----- TASK DATA

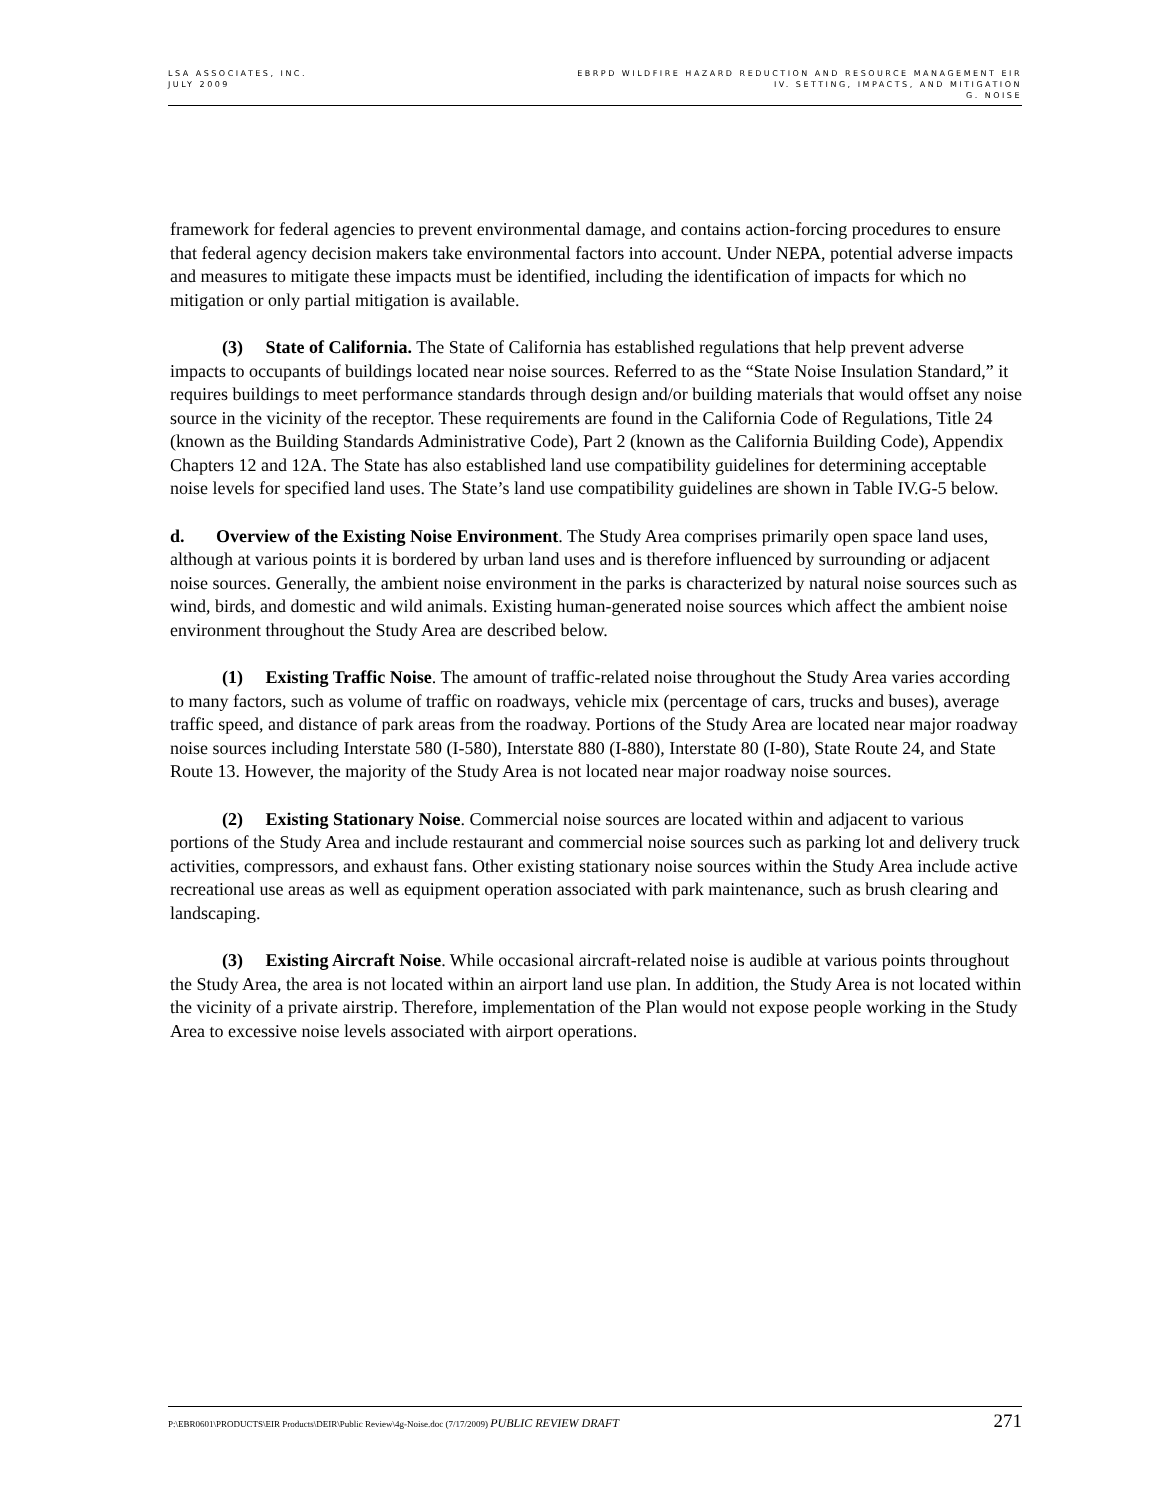LSA ASSOCIATES, INC.
JULY 2009
EBRPD WILDFIRE HAZARD REDUCTION AND RESOURCE MANAGEMENT EIR
IV. SETTING, IMPACTS, AND MITIGATION
G. NOISE
framework for federal agencies to prevent environmental damage, and contains action-forcing procedures to ensure that federal agency decision makers take environmental factors into account. Under NEPA, potential adverse impacts and measures to mitigate these impacts must be identified, including the identification of impacts for which no mitigation or only partial mitigation is available.
(3) State of California. The State of California has established regulations that help prevent adverse impacts to occupants of buildings located near noise sources. Referred to as the “State Noise Insulation Standard,” it requires buildings to meet performance standards through design and/or building materials that would offset any noise source in the vicinity of the receptor. These requirements are found in the California Code of Regulations, Title 24 (known as the Building Standards Administrative Code), Part 2 (known as the California Building Code), Appendix Chapters 12 and 12A. The State has also established land use compatibility guidelines for determining acceptable noise levels for specified land uses. The State’s land use compatibility guidelines are shown in Table IV.G-5 below.
d. Overview of the Existing Noise Environment. The Study Area comprises primarily open space land uses, although at various points it is bordered by urban land uses and is therefore influenced by surrounding or adjacent noise sources. Generally, the ambient noise environment in the parks is characterized by natural noise sources such as wind, birds, and domestic and wild animals. Existing human-generated noise sources which affect the ambient noise environment throughout the Study Area are described below.
(1) Existing Traffic Noise. The amount of traffic-related noise throughout the Study Area varies according to many factors, such as volume of traffic on roadways, vehicle mix (percentage of cars, trucks and buses), average traffic speed, and distance of park areas from the roadway. Portions of the Study Area are located near major roadway noise sources including Interstate 580 (I-580), Interstate 880 (I-880), Interstate 80 (I-80), State Route 24, and State Route 13. However, the majority of the Study Area is not located near major roadway noise sources.
(2) Existing Stationary Noise. Commercial noise sources are located within and adjacent to various portions of the Study Area and include restaurant and commercial noise sources such as parking lot and delivery truck activities, compressors, and exhaust fans. Other existing stationary noise sources within the Study Area include active recreational use areas as well as equipment operation associated with park maintenance, such as brush clearing and landscaping.
(3) Existing Aircraft Noise. While occasional aircraft-related noise is audible at various points throughout the Study Area, the area is not located within an airport land use plan. In addition, the Study Area is not located within the vicinity of a private airstrip. Therefore, implementation of the Plan would not expose people working in the Study Area to excessive noise levels associated with airport operations.
P:\EBR0601\PRODUCTS\EIR Products\DEIR\Public Review\4g-Noise.doc (7/17/2009) PUBLIC REVIEW DRAFT
271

----------

A single figure, please: the number of lines in the data that hold the string "within".

> [ANSWER BELOW]
2